The Houston Restaurant Weeks website for 2021, including the full list of participating restaurants and their menus, will officially go live Thursday, July 15. More than 250 restaurants participate in the annual event, which will kick off this year on August 1.

During the event, diners can sample tasting menus from participating restaurants, starting at $20 a meal, with proceeds benefitting the Houston Food Bank. The event has raised more than $16 million for the non-profit organization, the one of the largest food banks in the United States.

PostHTX announced more tenants for food hall

PostHTX, the ambitious development project going into Downtown’s newly-renovated Barbara Jordan Post office, has announced a slew of new food hall tenants, including some international new comers and local faves. According to CultureMap, the newly announced restaurants including international highlights like Golfstrømmen Seafood Market, from Norweigan chef Christopher Haatuft; Hawker Street Food Bar, the first American project from chef Laila Bazahm; and wine bar Saison Cellar, from San Francisco sommelier Mark Bright. Local favorites will include the third location of biochemist-backed cafe Blendin Coffee, Andes Cafe, and the first bric-and-mortar for West African pop-up ChòpnBlọk.

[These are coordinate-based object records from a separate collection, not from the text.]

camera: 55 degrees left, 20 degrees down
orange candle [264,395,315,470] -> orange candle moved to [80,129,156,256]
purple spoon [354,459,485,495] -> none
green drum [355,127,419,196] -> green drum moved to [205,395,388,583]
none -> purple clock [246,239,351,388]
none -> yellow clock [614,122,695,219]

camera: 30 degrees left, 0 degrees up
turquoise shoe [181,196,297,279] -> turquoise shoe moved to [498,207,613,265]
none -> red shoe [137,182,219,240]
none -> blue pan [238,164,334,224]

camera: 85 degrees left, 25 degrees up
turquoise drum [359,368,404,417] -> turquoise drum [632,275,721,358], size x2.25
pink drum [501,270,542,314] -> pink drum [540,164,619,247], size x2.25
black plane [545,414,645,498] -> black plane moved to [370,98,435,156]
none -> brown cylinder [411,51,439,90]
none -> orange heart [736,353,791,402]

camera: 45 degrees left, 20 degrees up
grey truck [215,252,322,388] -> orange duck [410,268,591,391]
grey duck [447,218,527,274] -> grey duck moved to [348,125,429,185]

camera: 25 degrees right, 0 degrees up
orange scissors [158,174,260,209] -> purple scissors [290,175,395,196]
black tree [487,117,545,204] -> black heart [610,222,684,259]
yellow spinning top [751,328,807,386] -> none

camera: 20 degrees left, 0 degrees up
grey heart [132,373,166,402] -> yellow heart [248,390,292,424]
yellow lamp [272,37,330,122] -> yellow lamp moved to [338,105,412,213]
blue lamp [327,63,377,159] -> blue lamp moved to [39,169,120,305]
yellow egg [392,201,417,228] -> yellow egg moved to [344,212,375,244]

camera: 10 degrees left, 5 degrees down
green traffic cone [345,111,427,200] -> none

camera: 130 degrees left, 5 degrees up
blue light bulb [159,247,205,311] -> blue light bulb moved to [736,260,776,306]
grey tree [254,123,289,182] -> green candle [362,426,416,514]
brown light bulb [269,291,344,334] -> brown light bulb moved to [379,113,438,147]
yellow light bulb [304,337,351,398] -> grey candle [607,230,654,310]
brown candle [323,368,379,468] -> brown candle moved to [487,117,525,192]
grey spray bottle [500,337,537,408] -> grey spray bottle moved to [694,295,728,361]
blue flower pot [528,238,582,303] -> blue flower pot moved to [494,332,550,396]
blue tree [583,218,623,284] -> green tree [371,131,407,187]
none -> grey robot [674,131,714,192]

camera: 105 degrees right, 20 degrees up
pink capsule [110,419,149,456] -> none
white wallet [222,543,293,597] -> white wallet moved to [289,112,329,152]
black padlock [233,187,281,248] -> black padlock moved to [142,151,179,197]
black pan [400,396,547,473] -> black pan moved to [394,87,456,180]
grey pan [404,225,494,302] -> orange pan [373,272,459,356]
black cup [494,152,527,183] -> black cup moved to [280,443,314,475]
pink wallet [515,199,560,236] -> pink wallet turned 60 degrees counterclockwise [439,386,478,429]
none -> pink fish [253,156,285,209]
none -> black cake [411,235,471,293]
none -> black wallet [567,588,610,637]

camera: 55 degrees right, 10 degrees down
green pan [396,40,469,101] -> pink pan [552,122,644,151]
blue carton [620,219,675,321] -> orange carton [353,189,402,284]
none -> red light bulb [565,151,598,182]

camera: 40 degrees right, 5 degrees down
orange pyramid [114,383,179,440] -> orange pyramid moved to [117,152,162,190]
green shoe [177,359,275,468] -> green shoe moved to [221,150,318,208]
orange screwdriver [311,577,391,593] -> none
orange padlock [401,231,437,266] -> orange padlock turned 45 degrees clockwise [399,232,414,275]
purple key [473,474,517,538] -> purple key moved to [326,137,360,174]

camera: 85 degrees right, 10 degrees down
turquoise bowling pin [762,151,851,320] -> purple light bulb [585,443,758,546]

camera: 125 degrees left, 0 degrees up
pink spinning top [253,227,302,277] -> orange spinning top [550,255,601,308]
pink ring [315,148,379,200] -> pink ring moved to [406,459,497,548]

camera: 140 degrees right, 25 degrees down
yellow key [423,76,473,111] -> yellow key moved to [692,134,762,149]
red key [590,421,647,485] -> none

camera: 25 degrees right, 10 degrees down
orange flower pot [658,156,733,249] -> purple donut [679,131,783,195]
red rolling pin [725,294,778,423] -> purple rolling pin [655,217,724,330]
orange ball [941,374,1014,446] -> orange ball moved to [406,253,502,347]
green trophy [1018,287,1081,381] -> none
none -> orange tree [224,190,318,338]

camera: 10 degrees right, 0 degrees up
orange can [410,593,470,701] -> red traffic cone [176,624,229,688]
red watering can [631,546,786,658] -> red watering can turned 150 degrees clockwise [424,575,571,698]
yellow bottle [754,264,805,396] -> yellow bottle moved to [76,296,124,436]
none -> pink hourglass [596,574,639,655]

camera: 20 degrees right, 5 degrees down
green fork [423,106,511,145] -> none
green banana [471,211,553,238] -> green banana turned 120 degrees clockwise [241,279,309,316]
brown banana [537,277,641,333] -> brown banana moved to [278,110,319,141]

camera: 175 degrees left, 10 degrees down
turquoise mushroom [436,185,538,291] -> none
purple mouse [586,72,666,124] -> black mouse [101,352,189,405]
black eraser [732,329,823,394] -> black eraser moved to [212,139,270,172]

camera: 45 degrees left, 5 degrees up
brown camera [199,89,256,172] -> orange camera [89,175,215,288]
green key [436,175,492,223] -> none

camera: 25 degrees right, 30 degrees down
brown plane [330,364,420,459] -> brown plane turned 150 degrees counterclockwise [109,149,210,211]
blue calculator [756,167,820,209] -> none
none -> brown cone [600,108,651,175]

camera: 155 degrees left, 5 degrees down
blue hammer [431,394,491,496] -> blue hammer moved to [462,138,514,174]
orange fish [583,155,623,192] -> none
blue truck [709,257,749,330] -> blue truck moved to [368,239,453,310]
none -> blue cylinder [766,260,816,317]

The food hall will also include two projects from embattled chef Paul Qui. Qui remains a controversial figure in the Houston dining scene and elsewhere following his 2015 domestic violence arrest following an incident in which he admitted to assaulting his girlfriend. Those charges were later dropped, but he was arrested again in 2019 for driving while intoxicated after two separate car accidents on the same night. Qui has stated that he is seeking treatment for his substance and anger issues.

Given the two projects at PostHTX, the development apparently has faith in the chef. In a statement to Culturemap, a rep for the project said that Qui had “made long strides in his commitment to recovery” since the incident.

Omakase returns to Kata Robata

One of Houston’s best omakase programs is back. Kata Robata chef Manabu Horiuchi has relaunched the program after spending the last year and a half focusing on takeout due to the COVID-19 pandemic. Now that takeout orders are deicing, Horiuchi is offering eight omakase services a night, focused on fish sourced daily from Japan. Price for the dinners range from $150 to $200.